As Asikainen further explains, these are small courses, a few hours a week to get started, with a focus on conversations, for those trying to attain skills needed for daily life. ”Non-Stop Finnish courses are for the situations when a person arrives here without prior skills; they can join and get a first feel of Finnish. Or you can tag along if your training has ended and you want to train you language skills.” The employment office’s integration training, conversely, is for the customers registering as job applicants. As such, the training is more goal-oriented, basically full-time studying.
The services have been well-received. ”It is a common phenomenon among immigrants: when you get help, you’re always really happy and satisfied”, Asikainen says with a smile, believing that the customers truly receive excellent service. As the Become Karelian initiative developed integration services, the customer feedback received was complimentary overall. A customer service survey for all customers is also in its planning stage this year. Despite the positive vibes, Eija also points out that there must be some issues that the customers would prefer to be changed, but they either can’t or won’t like to be critical aloud, as they’re also dependent of the services in a way. Ultimately, the customers, especially work-related ones, find it excellent that there is someone for them, unexpectedly. As quoted by a customer:
“One of the best parts of your service was that I felt like having someone I can talk to from the moment we got in touch. I think this fact helps a lot the people who come here alone.”
Finally, Asikainen wanted to bring up three points as a way of thinking about immigration and integration, as also listed in International House Joensuu’s website.
- Let’s change how we think about language learning. Let’s not assume that you are good at Finnish before you get a job or take part in things. Let’s instead think that a language is an instrument of interaction and learning it requires interaction and situations where the language can really be practiced. Instead of sitting firmly in a class for two years, let’s instead shape the language skills by interacting with the society.
- Let’s get the immigrated people along to develop these services by actively asking the customers about their needs and how to serve them. When a workplace has people who have come from elsewhere with their language and cultural knowledge, let’s ask them how things are done elsewhere. Let’s tap into the ability for a perspective change inherent to people.

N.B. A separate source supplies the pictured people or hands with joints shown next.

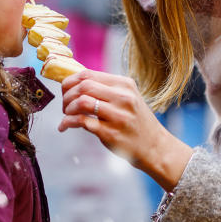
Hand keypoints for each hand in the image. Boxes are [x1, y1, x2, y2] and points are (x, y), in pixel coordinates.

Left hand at [60, 70, 193, 191]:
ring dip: (67, 109)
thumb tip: (74, 82)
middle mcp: (123, 98)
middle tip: (65, 106)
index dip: (70, 81)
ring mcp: (118, 116)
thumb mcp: (127, 98)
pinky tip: (65, 126)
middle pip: (83, 86)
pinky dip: (68, 122)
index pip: (88, 74)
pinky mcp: (111, 133)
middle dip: (67, 95)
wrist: (155, 147)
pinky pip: (82, 122)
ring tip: (66, 116)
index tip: (65, 91)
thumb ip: (105, 89)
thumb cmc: (136, 122)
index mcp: (125, 85)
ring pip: (82, 102)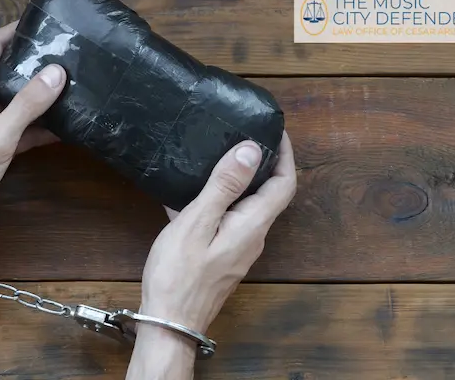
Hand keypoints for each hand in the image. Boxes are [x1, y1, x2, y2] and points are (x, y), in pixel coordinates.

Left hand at [0, 22, 65, 251]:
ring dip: (38, 96)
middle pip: (5, 71)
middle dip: (33, 62)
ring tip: (72, 87)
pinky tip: (63, 128)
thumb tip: (56, 71)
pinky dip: (37, 127)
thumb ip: (27, 105)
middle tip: (68, 54)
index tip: (44, 24)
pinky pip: (17, 129)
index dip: (15, 31)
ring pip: (14, 102)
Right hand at [127, 133, 295, 378]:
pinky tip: (184, 199)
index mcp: (252, 225)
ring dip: (234, 183)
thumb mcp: (197, 223)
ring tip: (211, 160)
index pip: (284, 184)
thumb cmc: (179, 273)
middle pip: (268, 195)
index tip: (275, 130)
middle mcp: (252, 238)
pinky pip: (225, 222)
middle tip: (239, 137)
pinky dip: (214, 204)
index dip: (286, 155)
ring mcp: (237, 251)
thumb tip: (251, 150)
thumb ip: (224, 186)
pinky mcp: (221, 259)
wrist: (168, 324)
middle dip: (260, 164)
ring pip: (244, 208)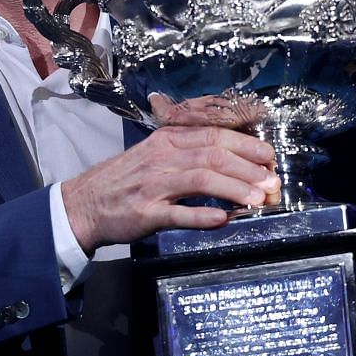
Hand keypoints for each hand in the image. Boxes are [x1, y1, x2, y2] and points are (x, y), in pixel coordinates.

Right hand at [61, 126, 278, 252]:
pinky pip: (178, 214)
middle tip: (272, 181)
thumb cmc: (126, 181)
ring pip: (201, 180)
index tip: (269, 157)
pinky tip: (223, 219)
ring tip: (258, 200)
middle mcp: (162, 158)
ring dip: (234, 189)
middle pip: (213, 156)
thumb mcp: (157, 155)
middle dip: (248, 168)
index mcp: (168, 140)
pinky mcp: (145, 213)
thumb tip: (236, 162)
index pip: (214, 136)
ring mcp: (153, 186)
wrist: (83, 204)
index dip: (247, 146)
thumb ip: (192, 155)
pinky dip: (202, 216)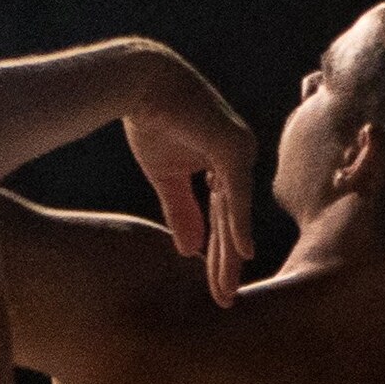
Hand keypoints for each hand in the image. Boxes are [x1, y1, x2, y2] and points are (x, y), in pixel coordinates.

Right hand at [106, 40, 254, 306]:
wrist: (141, 83)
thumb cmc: (153, 121)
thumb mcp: (165, 176)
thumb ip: (181, 211)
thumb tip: (188, 249)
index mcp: (226, 166)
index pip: (224, 217)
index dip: (218, 252)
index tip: (215, 285)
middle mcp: (240, 161)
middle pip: (234, 221)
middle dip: (226, 262)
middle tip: (224, 300)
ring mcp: (239, 153)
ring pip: (236, 213)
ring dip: (230, 253)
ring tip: (226, 287)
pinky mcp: (231, 148)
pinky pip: (235, 194)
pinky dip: (238, 223)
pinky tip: (243, 251)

- Let’s face the immigrants as the new local residents, as whole persons instead of strangers. Persons with names as individuals, with history, know-how, education, and life experience. Tabula rasa they are not. Let’s hope they have a future here. Let’s make every effort that they stay here and make room for them both in our society and our workplaces.
In the end, Asikainen has noticed in the conversations with operators that you cannot treat immigrants as an uniform mass. “We don’t move forward if we classify people as perpetual immigrants, as something mystical that can’t be understood”, she says, looking for cooperation and a change in how we talk about things.
“It is immensely, devastatingly significant how we call things and how we talk about them. Even though it feels superficial at the start, like what does it really matter how you say it, but as this keeps repeating in different situations, it shapes reality. This can be seen in the war in Ukraine. How there is no war going on, but a special operation.”